In scarcely more than a year, Europe has gone from working with the U.S. on a blockbuster market-opening deal to scrambling to avert a trans-Atlantic trade war.

European leaders will confront this reality—and some of their deepest anxieties about Donald Trump’s presidency—when they meet on Thursday to weigh future ties with their traditional top global ally.

The European Union summit in Brussels begins a day before the Trump administration is due to impose tariffs on foreign steel and aluminum, a plan that has left the EU up in arms and desperately seeking an exclusion promised to Canada, Mexico and Australia. European Trade Commissioner Cecilia Malmstrom was in Washington this week to press the EU case and signs of progress toward a waiver emerged on Wednesday as she prepared to fly home.

The bloc has signaled it has no intention of taking a U.S. hit on European metal exports worth 6.4 billion euros ($7.9 billion) lying down, vowing tit-for-tat retaliation on a range of American goods including iconic brands like Harley-Davidson Inc. motorcycles and bourbon whiskey. The EU has also threatened to complain at the World Trade Organization, arguing the import levies that Trump has justified on national-security grounds are protectionism in disguise.

“The EU is right to prepare for a fight,” said Shada Islam, director for geopolitics at the Friends of Europe think tank in Brussels. “But a global steel war is in no one’s interest. Trans-Atlantic relations, although volatile at the moment, need to be kept on an even keel and an exclusion for Europe from the tariffs would provide some relief.”

Europe is grappling with the transformation of Trump’s “America First” election manifesto into government policies. The metal-tariffs dispute follows the U.S. president’s decisions to shelve talks on a trans-Atlantic trade agreement, pull out of a landmark global pact to fight climate change and rattle the western security order by bluntly criticizing fellow members of the North Atlantic Treaty Organization.

The U.S. turn inward, coupled with Britain’s plan to leave the EU, has propelled the bloc to assert its authority by pressing for free-trade pacts from the Pacific Rim to Latin America, and bolstering European defense initiatives. All the while, Europe has vowed to uphold the multilateral trading system that the U.S. played a leading role in building after World War II.

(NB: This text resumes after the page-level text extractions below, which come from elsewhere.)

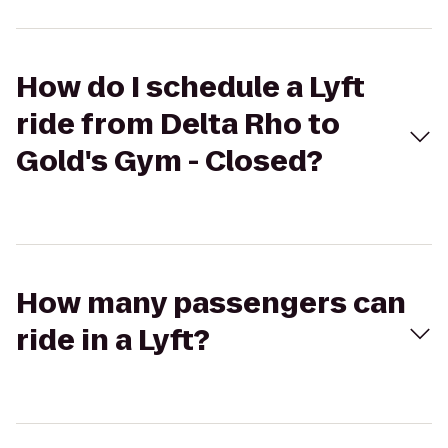
How do I schedule a Lyft
ride from Delta Rho to
Gold's Gym - Closed?
How many passengers can
ride in a Lyft?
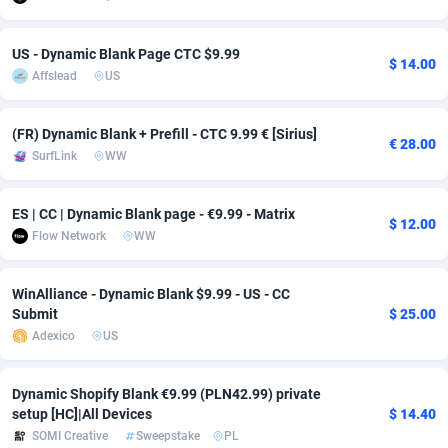
adMobo
Cambodia
850
Software
87735
2754
US - Dynamic Blank Page CTC $9.99
$ 14.00
Admolly
Cameroon
16
Service
87842
2746
Affslead
US
Adpump
Canada
1075
Mainstream
102321
2525
(FR) Dynamic Blank + Prefill - CTC 9.99 € [Sirius]
€ 28.00
Adromeda
Cape Verde
606
Auto
87932
2277
SurfLink
WW
Ads2Hub
Cayman Islands
260
Business
87579
1936
ES | CC | Dynamic Blank page - €9.99 - Matrix
$ 12.00
Adscend Media
Central African Republic
803
Fitness
87464
1840
Flow Network
WW
Adsellerator
Chad
1650
Desktop
87547
1701
WinAlliance - Dynamic Blank $9.99 - US - CC
Submit
$ 25.00
AdsEmpire
Chile
1192
Utility
90333
1616
Adexico
US
AdShaped
China
65
Freebie
87911
1516
Dynamic Shopify Blank €9.99 (PLN42.99) private
AdsMain
Christmas Island
1037
CPC
87405
1387
setup [HC]|All Devices
$ 14.40
SOMI Creative
Sweepstake
PL
Adsmartmobi
Cocos (Keeling) Islands
84
Travel
87400
1367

European Commission Vice President Jyrki Katainen sounded an upbeat note on Wednesday about the possibility of Malmstrom securing an EU exclusion from the U.S. import levies of 25 percent on steel and 10 percent on aluminum.

“There have been some positive signs,” Katainen told reporters in Brussels. “The U.S. administration and Malmstrom are trying to concretize what kind of cooperation we could do in order to give an exemption.”

While the duties are based on probes stemming from a Cold War-era American law, Trump ditched the national-security argument when he linked exemptions for Canada and Mexico to their willingness to refashion the 1994 North American Free Trade Agreement.

Similarly, even as it urges Europe to help prod China toward more free-market policies, the administration was said to be tying a waiver for the EU to its willingness to limit steel and aluminum exports to the U.S. to last year’s levels—the kind of managed trade the bloc generally eschews. And Trump has thrown EU car exports to the U.S. into the mix.

Possible Delay

U.S. Trade Representative Robert Lighthizer said on Wednesday the government could delay imposing the metal tariffs on some countries while negotiations take place on a more permanent exclusion, and that he’s aiming to have waiver deliberations wrapped up by the end of April.

To read more about Lighthizer’s comments, click here.

Robert Zoellick, a former U.S. trade representative, said the Trump administration has shown little respect for the multilateral order underpinned by the WTO and views international commerce in terms of individual deals involving national muscle-flexing.

“These guys are playing hardball,” Zoellick told a Brussels conference earlier this month. “It fits into the whole notion that they don’t really see the systemic aspects of this. They see it as transactional. They see it as case by case. Clearly that’s how President Trump operates.”